_課題内容_:
1 > 次の(a)〜(c)は本文の内容と合っていますか。(a) 謙さんは来日して3年になる。(b) 謙さんは東京でボーリング調査の仕事をしている。(c) 謙さんのスピーチは30分だった。それぞれ「はい」か「いいえ」で答え、決め手となる本文の語句をそのまま引用してください。
2 > 本文の「そして、ここから私の奥深い物」から「のたたかいだということです。」までの部分を、「プロセス」を「過程」に変えて書き直してください。

_本文_:
········
3人のJFCたちのスピーチは本当に素晴らしく心を打つもので、涙を流しながら聞いている方もいました。
その一人の謙さんのスピーチ(30分)の一部をご紹介します。謙さんは来日して3年になり、九州でボーリング調査の仕事をしていますが、今回、有給をとって、東京に来てワークショップに参加してくれました。謙さんはスピーチの中で河野尚子さんの事も話してくださいました。謙さんをはじめきっと多くのJFCたちにとっては、今でも尚子さんの存在が支えになっているのだと感じました。
◆謙さんのスピーチ一部抜粋◆
「私は貧しく育ちましたが、愚かではありませんでした。そして何よりも、間違ったシステムに甘んじるような人間ではありませんでした。だから私はためらうことなく、その会社を辞めました。より良い仕事を見つけることを選んだのです。
そして、ここから私の奥深い物語が始まります。なぜなら、外の世界だけを見ていると、新しい仕事、より高い給料、より良い場所といった単純な成功しか見えてきません。しかし、多くの人が見ていないのは、そのプロセスです。毎晩疲れて家に帰り、毎時間自分の決断が正しかったのか自問し、毎秒、ただ前に進み続けるために自分に言い聞かせているのです。
そして、そこで私は日本での人生で最も重要な教訓の一つを学びました。本当のたたかいは仕事ではなく、自分自身とのたたかいだということです。
········
_提供データ_:
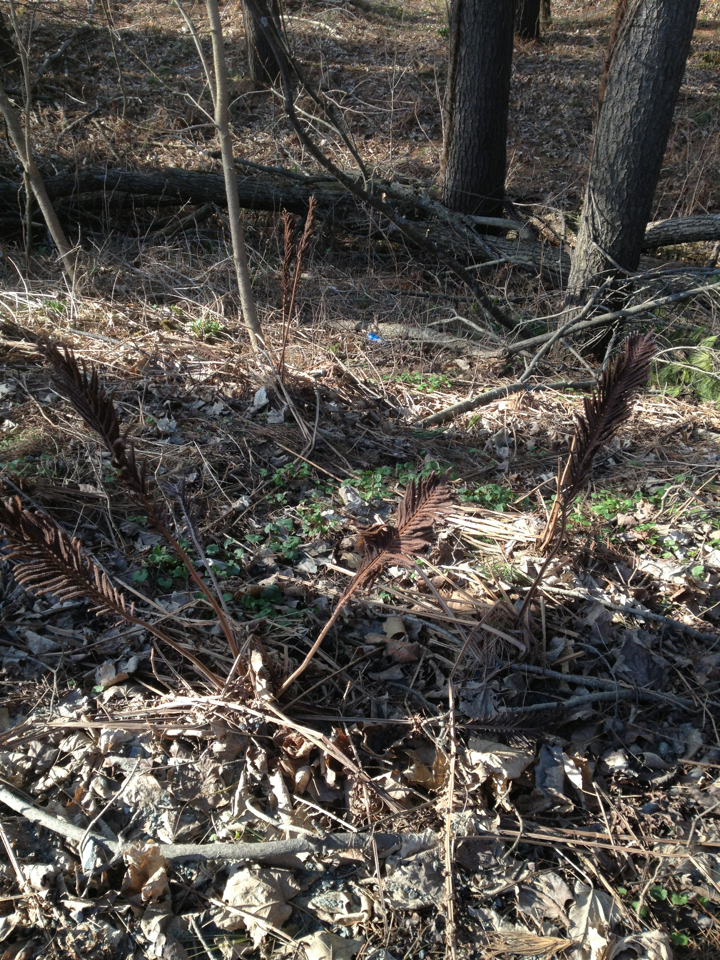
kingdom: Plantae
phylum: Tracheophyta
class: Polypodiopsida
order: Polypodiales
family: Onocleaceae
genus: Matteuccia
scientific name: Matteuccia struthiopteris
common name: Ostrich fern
········
_課題別の回答_:
1 >
(a) はい:「謙さんは来日して3年になり」
(b) いいえ:「九州でボーリング調査の仕事をしていますが」
(c) はい:「謙さんのスピーチ(30分)」

2 >
そして、ここから私の奥深い物語が始まります。なぜなら、外の世界だけを見ていると、新しい仕事、より高い給料、より良い場所といった単純な成功しか見えてきません。しかし、多くの人が見ていないのは、その過程です。毎晩疲れて家に帰り、毎時間自分の決断が正しかったのか自問し、毎秒、ただ前に進み続けるために自分に言い聞かせているのです。
そして、そこで私は日本での人生で最も重要な教訓の一つを学びました。本当のたたかいは仕事ではなく、自分自身とのたたかいだということです。